Stocking Stuffers: The Tick vs. Season One / Batman: the Animated Series V1


Let's get right down to brass tacks on The Tick vs. Season One: the video quality is terrible, the sound drops out in places, it's missing an episode and there are Internet People who think that the others might even be edited down a little here and there. The antagonism of the title arguably mirrors the struggle between the publisher and their theoretical market for this DVD, namely the people who were super-into the cartoon when it came out and yet for whom they produced what is a decidedly inferior product. You know what? None of that matters to me. When I think of The Tick New Series I automatically am enveloped in simultaneous and parallel nostalgia for the '90s cartoon iteration, The Tick. This first season has some great stuff - Chairface might be chief among them - and some shoddy production values can't blot that out. The cartoon never looked good in broadcast, anyway, did it?
For some perspective, recall that this cartoon was a contemporary of the gold standard for '90s animation: Batman: the Animated Series. Nothing could be expected to raise the bar higher than Warner Bros. had just done. Batman turned the whole meritocracy of animation on its head: it was so good it made everything else easier to forgive.

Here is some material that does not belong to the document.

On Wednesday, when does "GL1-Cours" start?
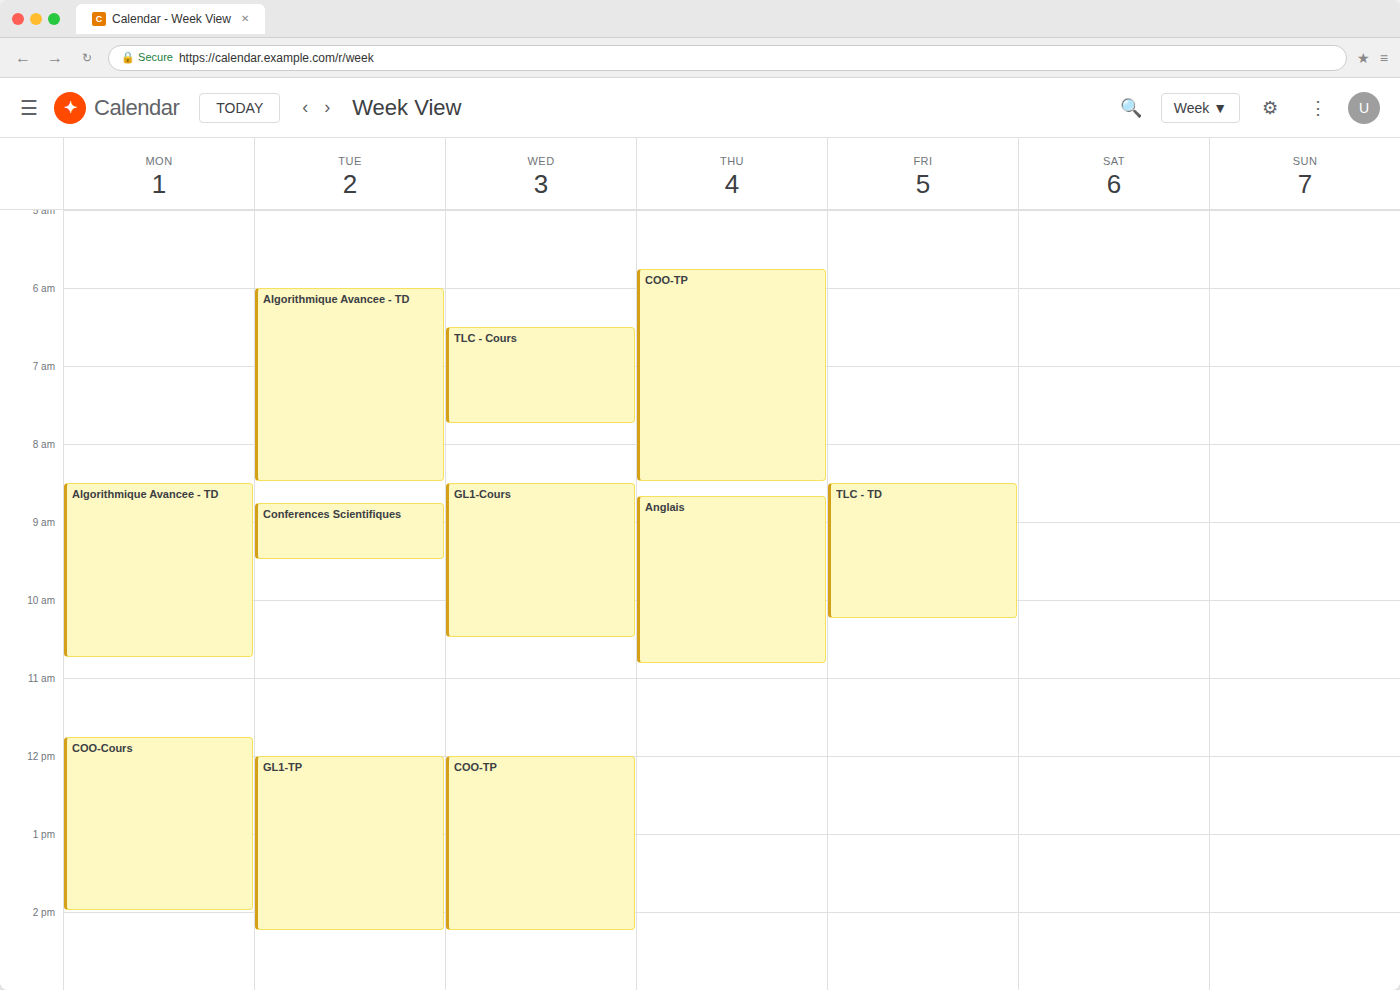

In 1992 I was running home from classes in the afternoon - a freshman in college - to catch Batman in the afternoons. I was scheduling classes around it. The story of its creation, the new ideas its makers brought to the table and the support the studio and the publisher gave them to encourage this magnificent new vision of a classic is really fascinating. Whereas The Tick vs. Season One has zero special features and, instead, fills the bare-minimum requirements of being worth keeping around - in no way exceeding the possibilities of a manually-edited VHS copy made by a friend and yet perhaps just as cherished by those for whom there is no other source - the special features of Batman: the Animated Series Volume 1 are fascinating without trying to outshine the show itself. Some shows or films have so many special features that I find the idea of trying to ingest them all an insurmountable task; in this case, it was just another part of the whole fantastic package.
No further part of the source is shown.